THE TASK:
Output every line of the data below verbatim, omitting the pictures.

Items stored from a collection
■ ■ ■ ■

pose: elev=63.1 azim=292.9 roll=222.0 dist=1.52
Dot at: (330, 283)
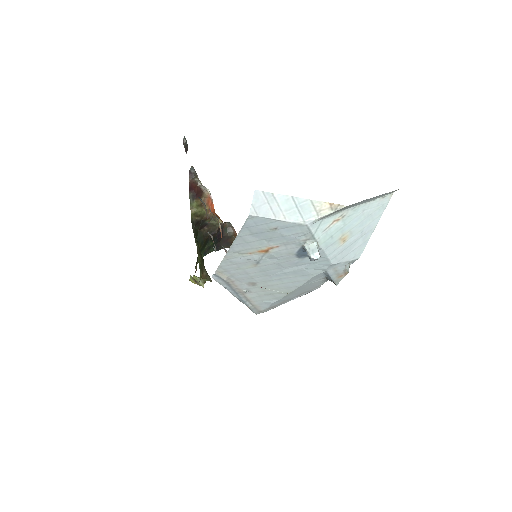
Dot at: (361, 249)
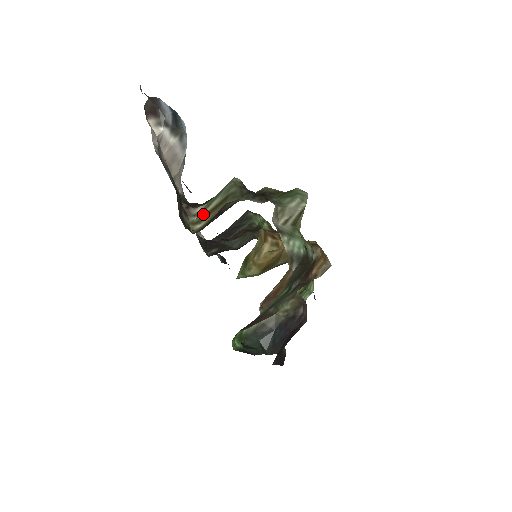
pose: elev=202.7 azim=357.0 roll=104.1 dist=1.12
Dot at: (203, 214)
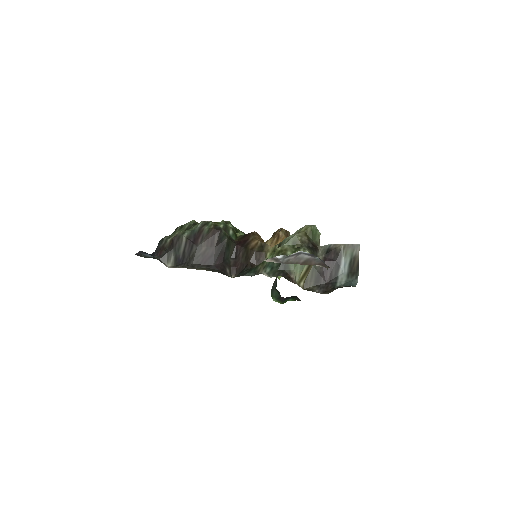
Dot at: (301, 277)
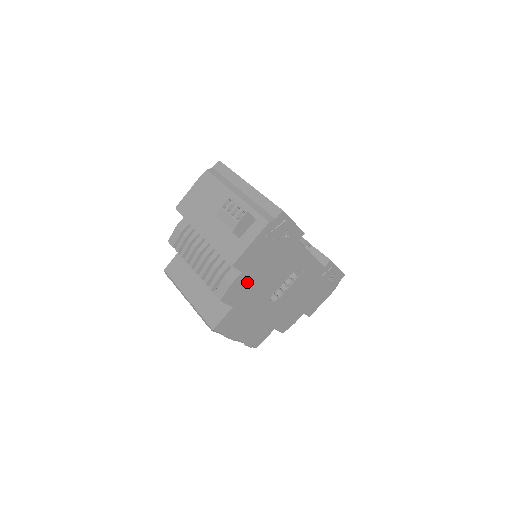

■ ■ ■ ■

EXERCISE RESULT:
pose: elev=63.1 azim=292.9 roll=222.0 dist=1.52
Dot at: (330, 283)
Dot at: (361, 249)
pose: elev=202.7 azim=357.0 roll=104.1 dist=1.12
Dot at: (203, 214)
Dot at: (301, 277)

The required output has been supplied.